───── Supplied entries

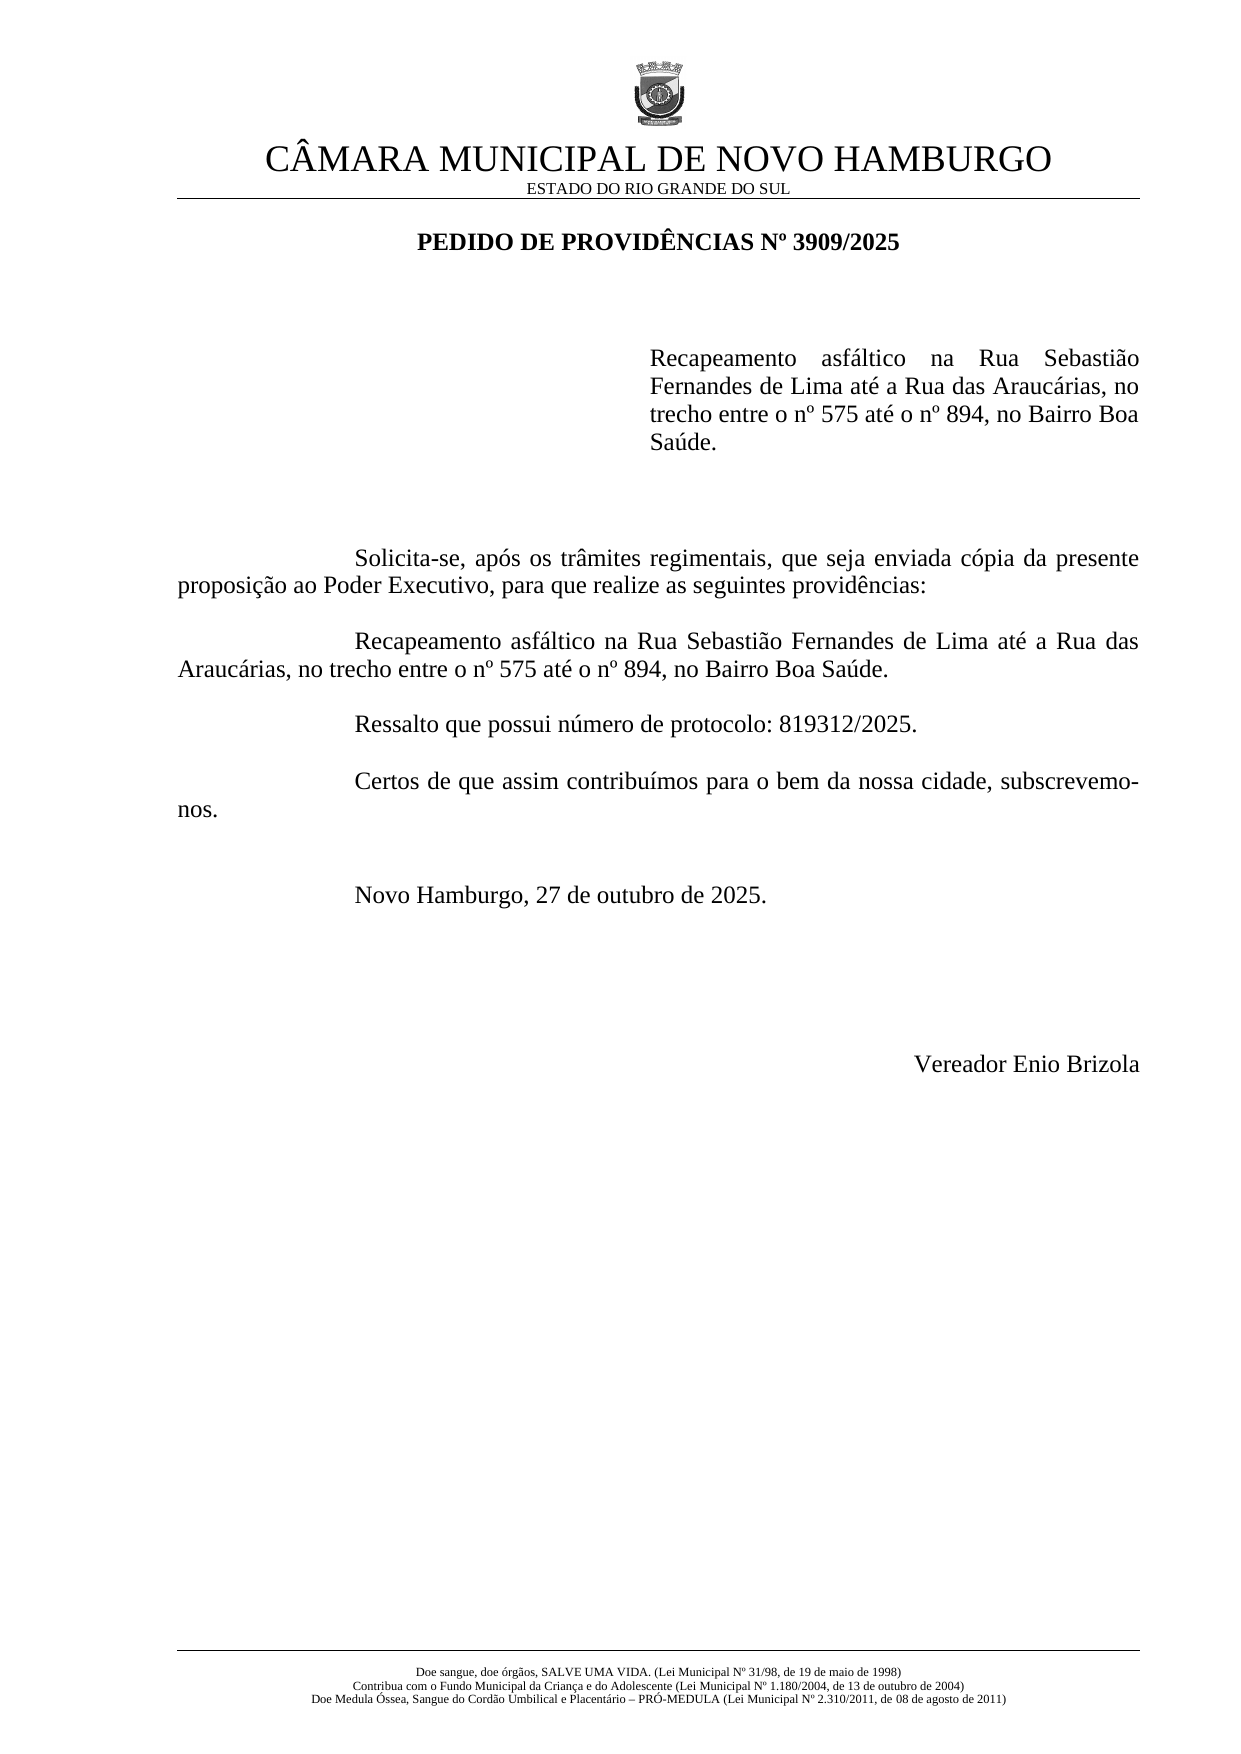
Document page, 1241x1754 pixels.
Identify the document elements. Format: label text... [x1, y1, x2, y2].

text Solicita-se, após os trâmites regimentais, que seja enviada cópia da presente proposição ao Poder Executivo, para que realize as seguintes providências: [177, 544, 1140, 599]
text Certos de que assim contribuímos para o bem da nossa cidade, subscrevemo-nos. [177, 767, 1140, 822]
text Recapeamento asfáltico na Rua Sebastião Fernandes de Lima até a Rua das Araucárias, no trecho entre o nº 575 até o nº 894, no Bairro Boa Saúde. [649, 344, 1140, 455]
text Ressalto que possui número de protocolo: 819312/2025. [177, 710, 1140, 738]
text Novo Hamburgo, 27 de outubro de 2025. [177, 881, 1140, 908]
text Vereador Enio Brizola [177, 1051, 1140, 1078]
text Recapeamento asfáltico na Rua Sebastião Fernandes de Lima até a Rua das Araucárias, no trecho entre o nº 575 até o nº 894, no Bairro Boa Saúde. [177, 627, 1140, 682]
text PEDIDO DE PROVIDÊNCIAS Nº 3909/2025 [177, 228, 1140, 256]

──────────
───── Supplied entries

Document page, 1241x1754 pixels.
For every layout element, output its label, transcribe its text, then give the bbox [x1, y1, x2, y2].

──────────

The task: From the rows above, extract each line that contains the string "label".

Solution:
Identify the document elements. Format: label text... [x1, y1, x2, y2].
For every layout element, output its label, transcribe its text, then give the bbox [x1, y1, x2, y2].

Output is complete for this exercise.